ACTIVITY:
Print the lines from the line with "in the course:**" up to and including the line with "### 7\. [Cinematic", keeping each one unchanged.

GIVEN DATA:

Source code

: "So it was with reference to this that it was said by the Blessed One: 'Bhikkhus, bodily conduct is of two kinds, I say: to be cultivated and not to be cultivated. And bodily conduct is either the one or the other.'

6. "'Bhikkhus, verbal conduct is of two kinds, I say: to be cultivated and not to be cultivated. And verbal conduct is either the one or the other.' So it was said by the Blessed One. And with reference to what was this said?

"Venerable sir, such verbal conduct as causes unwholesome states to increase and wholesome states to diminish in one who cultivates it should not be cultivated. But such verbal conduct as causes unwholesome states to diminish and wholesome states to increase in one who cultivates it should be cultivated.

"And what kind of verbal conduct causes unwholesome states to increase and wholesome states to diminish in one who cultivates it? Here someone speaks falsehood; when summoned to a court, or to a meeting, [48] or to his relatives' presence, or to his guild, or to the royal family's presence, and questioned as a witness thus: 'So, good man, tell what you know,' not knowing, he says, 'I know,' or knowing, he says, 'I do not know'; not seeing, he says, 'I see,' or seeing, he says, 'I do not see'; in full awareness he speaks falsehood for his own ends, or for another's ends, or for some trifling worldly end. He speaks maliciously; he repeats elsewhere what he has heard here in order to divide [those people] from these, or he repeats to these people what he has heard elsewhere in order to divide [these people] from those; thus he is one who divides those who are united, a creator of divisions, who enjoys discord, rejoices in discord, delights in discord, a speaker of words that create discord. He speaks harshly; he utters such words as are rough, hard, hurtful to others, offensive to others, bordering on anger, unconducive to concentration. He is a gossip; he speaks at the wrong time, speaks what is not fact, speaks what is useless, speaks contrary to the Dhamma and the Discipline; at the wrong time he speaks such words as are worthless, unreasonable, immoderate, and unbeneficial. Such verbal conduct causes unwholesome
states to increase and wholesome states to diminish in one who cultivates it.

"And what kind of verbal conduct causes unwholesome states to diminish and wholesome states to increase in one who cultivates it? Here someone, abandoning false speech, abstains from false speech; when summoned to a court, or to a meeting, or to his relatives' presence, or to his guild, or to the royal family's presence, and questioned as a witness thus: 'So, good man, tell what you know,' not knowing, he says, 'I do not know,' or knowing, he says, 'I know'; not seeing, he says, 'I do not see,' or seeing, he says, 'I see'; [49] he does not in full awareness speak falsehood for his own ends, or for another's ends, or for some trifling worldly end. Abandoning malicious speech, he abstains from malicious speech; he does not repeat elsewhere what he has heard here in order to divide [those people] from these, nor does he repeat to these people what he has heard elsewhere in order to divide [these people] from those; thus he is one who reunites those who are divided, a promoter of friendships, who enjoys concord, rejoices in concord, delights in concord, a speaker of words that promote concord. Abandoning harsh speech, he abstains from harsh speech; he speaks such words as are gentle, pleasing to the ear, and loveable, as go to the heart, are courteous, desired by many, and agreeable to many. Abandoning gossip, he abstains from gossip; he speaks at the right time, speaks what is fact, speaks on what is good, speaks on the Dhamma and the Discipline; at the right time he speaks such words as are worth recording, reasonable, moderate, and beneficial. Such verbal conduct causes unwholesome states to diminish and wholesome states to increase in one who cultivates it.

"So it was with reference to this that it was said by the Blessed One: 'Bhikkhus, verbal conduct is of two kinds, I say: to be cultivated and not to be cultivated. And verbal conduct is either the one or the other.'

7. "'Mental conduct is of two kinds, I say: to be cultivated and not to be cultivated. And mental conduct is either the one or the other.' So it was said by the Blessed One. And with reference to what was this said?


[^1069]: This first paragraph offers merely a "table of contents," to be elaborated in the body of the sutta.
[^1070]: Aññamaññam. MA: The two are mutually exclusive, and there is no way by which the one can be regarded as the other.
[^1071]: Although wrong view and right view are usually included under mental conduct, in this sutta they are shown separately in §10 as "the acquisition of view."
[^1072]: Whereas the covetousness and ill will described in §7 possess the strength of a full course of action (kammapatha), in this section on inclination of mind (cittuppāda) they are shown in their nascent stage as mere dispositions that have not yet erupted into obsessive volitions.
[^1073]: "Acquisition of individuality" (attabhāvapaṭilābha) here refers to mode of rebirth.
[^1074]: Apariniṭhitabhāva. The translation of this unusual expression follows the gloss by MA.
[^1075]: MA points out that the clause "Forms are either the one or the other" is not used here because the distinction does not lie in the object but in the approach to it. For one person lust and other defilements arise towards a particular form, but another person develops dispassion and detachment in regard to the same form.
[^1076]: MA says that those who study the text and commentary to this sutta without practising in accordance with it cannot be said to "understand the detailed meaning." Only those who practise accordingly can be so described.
---
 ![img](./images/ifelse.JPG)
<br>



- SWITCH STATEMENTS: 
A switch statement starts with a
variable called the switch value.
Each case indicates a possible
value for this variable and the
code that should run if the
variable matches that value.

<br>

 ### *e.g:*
--
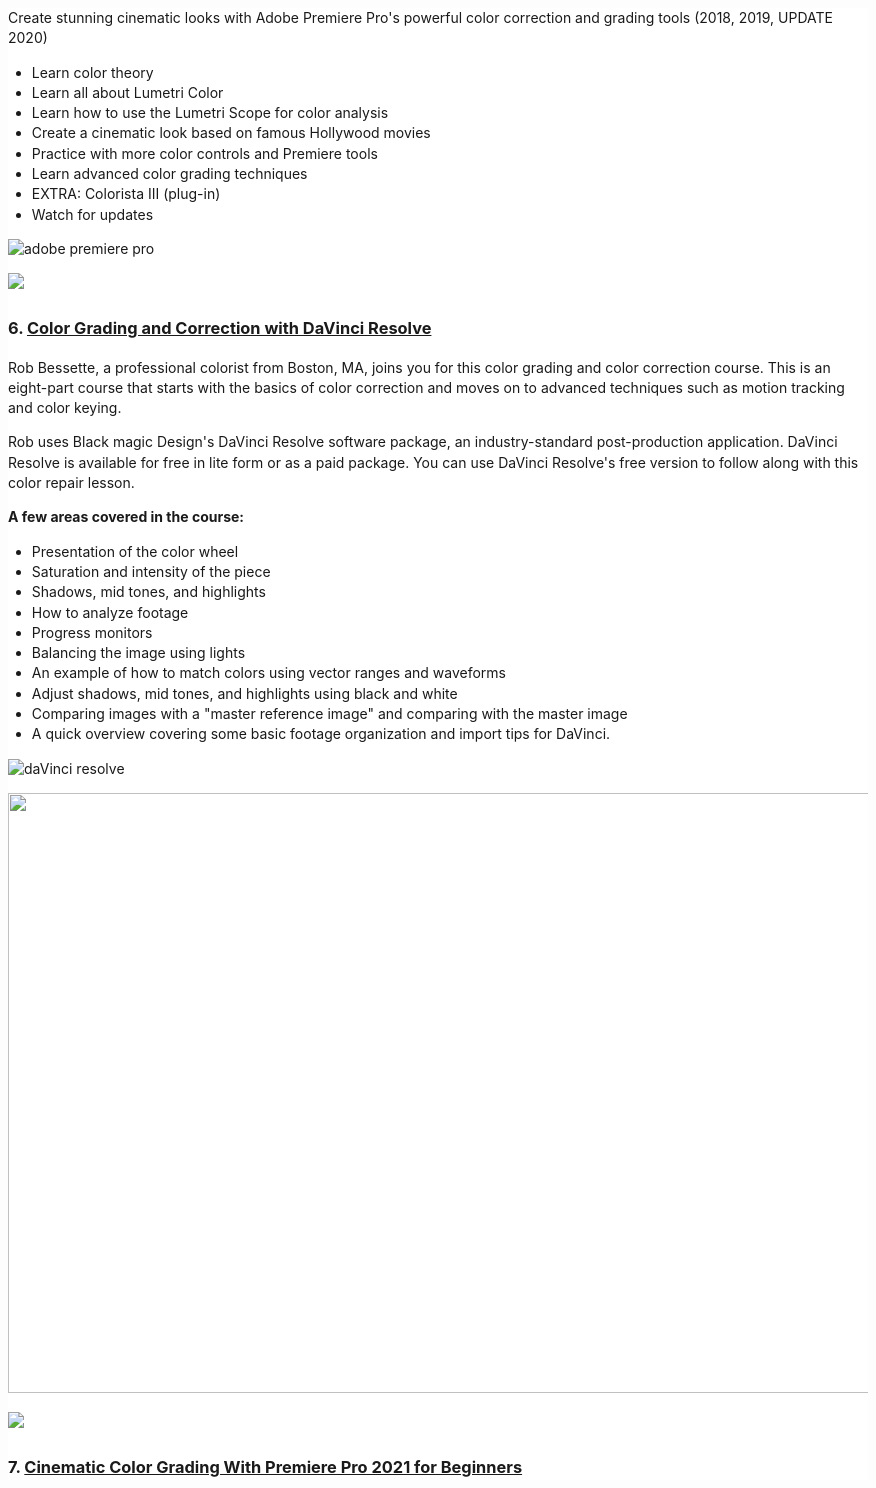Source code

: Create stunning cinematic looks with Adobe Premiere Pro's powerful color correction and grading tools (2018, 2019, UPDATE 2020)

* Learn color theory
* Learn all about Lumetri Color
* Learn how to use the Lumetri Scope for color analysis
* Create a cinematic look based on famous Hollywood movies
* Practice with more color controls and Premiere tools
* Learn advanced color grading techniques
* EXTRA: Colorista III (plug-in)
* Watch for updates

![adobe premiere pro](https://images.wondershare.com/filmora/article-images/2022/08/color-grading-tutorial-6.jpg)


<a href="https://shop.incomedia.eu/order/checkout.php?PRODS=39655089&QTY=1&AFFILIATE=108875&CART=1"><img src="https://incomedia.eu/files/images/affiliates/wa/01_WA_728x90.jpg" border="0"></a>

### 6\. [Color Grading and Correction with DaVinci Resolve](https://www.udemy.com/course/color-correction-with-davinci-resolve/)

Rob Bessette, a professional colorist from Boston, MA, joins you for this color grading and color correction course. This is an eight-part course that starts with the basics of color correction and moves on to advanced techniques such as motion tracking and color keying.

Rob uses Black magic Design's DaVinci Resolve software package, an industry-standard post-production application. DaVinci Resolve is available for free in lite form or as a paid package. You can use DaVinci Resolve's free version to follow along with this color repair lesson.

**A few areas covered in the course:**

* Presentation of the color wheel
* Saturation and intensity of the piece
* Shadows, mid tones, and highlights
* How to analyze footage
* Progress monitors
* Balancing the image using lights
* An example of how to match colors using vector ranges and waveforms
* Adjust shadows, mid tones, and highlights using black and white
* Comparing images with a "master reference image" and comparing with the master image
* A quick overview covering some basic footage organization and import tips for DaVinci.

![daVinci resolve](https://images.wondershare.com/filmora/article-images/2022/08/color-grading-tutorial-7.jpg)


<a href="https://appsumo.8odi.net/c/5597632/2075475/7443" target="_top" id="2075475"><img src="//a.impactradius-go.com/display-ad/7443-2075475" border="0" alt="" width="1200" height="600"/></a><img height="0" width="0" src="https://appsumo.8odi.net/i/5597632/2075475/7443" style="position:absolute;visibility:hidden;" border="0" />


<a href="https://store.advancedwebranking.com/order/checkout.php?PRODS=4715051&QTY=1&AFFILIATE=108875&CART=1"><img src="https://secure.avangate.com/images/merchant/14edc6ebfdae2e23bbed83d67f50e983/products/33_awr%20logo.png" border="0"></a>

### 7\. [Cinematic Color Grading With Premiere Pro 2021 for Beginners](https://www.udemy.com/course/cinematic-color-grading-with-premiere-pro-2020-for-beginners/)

RESPONSE TO THIS EXERCISE:
**A few areas covered in the course:**

* Presentation of the color wheel
* Saturation and intensity of the piece
* Shadows, mid tones, and highlights
* How to analyze footage
* Progress monitors
* Balancing the image using lights
* An example of how to match colors using vector ranges and waveforms
* Adjust shadows, mid tones, and highlights using black and white
* Comparing images with a "master reference image" and comparing with the master image
* A quick overview covering some basic footage organization and import tips for DaVinci.

![daVinci resolve](https://images.wondershare.com/filmora/article-images/2022/08/color-grading-tutorial-7.jpg)


<a href="https://appsumo.8odi.net/c/5597632/2075475/7443" target="_top" id="2075475"><img src="//a.impactradius-go.com/display-ad/7443-2075475" border="0" alt="" width="1200" height="600"/></a><img height="0" width="0" src="https://appsumo.8odi.net/i/5597632/2075475/7443" style="position:absolute;visibility:hidden;" border="0" />


<a href="https://store.advancedwebranking.com/order/checkout.php?PRODS=4715051&QTY=1&AFFILIATE=108875&CART=1"><img src="https://secure.avangate.com/images/merchant/14edc6ebfdae2e23bbed83d67f50e983/products/33_awr%20logo.png" border="0"></a>

### 7\. [Cinematic Color Grading With Premiere Pro 2021 for Beginners](https://www.udemy.com/course/cinematic-color-grading-with-premiere-pro-2020-for-beginners/)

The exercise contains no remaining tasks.